Greenspan is looking forward to her visit to the Arkansas Literary Festival, and to getting together with Arkansas-based cousins. “I’ve never been to Arkansas and can’t wait to visit. In addition to coming to the Literary Festival – which has been on my calendar in big red letters ever since I got the invitation – and having the opportunity to hear so many great authors speak and read—my husband, Michael, and I are going to have the chance to spend time with cousins we haven’t seen in a very long time, the Sundell family.” Greenspan says. “Of course, seeing Jack and Corri Sundell means going to The Root Cafe – I’m counting down the days.”
Dorie Greenspan’s friendly, community-building attitude may explain why she has such a huge following on social media. In 2007, the cooking club “Tuesdays With Dorie” was founded by ordinary women to help amateur cooks bond over their baking efforts. The group became so big and popular that it was featured on the Oprah show, and is still going 12 years later. Greenspan currently has over 484,000 Twitter followers and 61,000 followers on Facebook. People like Dorie! And it’s not hard to see why.
Greenspan’s newest cookbook, Everyday Dorie, has been scooping up awards left and right since its release in October 2018. In this new work, the author reveals the secrets of some of her favorite simple recipes drawn from across culinary traditions. It’s a perfect time for Arkansas cooks to get the benefit of her expertise.

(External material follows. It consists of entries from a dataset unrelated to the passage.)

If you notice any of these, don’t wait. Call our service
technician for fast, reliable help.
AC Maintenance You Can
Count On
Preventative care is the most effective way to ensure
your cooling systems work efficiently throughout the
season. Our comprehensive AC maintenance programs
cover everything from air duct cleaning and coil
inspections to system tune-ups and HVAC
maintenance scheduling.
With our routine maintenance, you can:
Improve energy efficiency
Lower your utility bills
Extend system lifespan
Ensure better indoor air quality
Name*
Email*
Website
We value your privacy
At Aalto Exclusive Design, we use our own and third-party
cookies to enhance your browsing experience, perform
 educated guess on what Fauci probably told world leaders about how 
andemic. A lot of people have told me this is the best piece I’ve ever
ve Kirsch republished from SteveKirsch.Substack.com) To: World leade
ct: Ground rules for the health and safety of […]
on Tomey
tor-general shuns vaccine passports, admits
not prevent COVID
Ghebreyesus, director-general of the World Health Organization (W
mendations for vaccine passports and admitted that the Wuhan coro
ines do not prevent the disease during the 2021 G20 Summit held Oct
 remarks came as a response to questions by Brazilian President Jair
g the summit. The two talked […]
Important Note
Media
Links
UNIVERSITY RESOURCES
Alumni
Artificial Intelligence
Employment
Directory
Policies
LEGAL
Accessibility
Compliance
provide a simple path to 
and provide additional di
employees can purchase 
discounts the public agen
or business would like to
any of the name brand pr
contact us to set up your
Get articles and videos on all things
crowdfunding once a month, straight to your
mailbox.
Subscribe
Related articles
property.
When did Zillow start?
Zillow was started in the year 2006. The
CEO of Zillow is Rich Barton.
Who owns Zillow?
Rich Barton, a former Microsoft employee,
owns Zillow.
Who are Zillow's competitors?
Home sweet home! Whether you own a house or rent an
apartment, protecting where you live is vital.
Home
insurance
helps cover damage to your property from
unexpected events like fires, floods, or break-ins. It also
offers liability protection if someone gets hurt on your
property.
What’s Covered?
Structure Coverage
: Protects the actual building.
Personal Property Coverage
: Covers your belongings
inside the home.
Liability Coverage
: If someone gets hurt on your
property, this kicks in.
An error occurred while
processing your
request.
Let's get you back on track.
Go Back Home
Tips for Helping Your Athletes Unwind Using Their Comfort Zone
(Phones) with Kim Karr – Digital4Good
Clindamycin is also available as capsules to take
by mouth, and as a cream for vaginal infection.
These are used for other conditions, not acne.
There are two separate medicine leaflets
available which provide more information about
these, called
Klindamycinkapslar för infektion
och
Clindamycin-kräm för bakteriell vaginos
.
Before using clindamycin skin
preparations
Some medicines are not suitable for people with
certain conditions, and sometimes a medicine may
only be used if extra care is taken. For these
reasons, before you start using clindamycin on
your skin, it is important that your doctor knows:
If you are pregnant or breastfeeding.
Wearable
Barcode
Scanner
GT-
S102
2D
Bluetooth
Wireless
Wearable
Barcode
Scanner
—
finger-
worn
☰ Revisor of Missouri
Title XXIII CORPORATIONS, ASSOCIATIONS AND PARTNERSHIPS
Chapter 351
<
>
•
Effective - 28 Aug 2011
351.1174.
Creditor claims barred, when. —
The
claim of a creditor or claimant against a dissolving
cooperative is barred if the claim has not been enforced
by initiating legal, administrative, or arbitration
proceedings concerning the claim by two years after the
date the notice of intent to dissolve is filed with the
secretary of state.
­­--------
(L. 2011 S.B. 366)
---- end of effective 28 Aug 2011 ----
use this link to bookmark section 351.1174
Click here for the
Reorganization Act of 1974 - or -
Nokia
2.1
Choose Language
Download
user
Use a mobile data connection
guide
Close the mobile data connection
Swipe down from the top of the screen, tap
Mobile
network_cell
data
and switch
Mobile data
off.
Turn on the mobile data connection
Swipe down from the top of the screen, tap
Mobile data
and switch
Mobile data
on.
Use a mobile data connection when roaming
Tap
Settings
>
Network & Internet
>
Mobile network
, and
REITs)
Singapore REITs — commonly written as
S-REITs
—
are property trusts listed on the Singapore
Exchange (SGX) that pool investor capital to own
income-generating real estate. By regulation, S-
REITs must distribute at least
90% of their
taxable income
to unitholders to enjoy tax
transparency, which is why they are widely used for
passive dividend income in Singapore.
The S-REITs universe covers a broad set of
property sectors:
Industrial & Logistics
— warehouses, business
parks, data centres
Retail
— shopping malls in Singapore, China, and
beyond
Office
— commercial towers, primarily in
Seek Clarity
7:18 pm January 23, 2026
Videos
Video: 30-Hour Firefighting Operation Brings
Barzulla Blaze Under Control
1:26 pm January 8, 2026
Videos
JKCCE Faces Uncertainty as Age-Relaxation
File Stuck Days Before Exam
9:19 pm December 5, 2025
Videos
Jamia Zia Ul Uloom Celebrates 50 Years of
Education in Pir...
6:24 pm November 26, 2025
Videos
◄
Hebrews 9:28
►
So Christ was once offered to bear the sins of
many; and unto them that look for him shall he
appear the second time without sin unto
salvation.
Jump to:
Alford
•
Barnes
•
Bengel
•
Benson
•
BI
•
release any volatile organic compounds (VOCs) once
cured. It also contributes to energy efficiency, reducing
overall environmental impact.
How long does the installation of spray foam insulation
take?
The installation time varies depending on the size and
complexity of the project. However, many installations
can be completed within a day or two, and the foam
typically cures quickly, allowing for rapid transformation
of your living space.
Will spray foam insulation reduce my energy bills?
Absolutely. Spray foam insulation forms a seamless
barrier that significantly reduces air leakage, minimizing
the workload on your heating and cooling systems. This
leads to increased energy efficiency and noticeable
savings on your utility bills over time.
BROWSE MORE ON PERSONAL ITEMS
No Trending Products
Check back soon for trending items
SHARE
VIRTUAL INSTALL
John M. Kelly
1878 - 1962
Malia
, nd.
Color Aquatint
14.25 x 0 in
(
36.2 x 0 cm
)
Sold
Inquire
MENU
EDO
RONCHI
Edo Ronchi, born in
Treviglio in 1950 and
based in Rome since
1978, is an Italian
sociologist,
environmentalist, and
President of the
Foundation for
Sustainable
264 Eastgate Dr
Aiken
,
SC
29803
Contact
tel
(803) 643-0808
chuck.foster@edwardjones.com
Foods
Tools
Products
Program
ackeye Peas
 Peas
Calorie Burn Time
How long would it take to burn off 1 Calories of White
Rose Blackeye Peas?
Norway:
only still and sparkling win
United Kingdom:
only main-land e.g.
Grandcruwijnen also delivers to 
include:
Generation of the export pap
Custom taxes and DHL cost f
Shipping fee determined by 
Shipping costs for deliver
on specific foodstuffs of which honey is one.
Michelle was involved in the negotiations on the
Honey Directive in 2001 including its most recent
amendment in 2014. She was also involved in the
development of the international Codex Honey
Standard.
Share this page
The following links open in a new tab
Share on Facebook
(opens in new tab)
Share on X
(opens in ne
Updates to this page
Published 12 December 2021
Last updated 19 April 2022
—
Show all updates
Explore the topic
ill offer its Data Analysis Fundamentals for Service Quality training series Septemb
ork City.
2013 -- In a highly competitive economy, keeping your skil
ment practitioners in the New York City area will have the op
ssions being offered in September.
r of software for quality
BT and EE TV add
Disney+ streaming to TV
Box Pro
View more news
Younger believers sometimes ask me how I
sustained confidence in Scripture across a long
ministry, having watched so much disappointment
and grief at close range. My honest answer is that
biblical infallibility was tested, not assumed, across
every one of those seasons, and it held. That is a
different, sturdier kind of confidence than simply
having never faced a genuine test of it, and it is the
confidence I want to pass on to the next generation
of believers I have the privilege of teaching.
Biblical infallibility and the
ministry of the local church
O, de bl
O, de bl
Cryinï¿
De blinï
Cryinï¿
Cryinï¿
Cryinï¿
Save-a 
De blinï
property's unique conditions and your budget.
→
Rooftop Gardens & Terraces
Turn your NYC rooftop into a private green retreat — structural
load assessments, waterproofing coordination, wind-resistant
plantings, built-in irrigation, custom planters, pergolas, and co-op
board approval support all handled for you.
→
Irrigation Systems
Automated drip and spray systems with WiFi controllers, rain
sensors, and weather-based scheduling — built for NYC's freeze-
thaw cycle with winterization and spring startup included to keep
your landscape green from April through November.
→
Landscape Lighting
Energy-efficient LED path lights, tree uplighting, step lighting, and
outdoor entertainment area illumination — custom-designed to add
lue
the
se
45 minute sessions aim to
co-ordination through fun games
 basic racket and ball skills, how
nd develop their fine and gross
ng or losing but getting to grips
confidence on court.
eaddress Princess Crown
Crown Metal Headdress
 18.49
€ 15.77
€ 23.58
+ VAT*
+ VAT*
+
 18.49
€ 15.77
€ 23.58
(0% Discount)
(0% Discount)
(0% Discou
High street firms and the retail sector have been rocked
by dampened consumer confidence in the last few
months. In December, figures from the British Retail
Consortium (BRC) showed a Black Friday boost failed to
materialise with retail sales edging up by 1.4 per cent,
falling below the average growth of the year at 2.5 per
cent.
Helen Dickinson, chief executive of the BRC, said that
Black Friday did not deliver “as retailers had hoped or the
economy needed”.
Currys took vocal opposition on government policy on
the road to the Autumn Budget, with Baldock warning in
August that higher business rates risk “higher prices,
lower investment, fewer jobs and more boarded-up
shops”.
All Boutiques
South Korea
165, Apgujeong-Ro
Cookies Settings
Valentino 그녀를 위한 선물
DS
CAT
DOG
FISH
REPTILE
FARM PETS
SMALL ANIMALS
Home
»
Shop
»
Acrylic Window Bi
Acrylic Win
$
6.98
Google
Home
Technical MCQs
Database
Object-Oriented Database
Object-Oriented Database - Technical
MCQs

Catch Dorie Greenspan at the Arkansas Literary Festival, where she will talk about what she learned from Julia Child about food, writing, and the power of place!
Dorie Greenspan is the author of 13 cookbooks. She has twice won the IACP Cookbook of the Year award and has also earned five James Beard Awards for her work. Her latest book is Everyday Dorie: The Way I Cook (Rux Martin/Houghton Mifflin Harcourt, 2018). She is the “On Dessert” columnist for The New York Times Magazine and lives in New York City, Westbrook, CT, and Paris.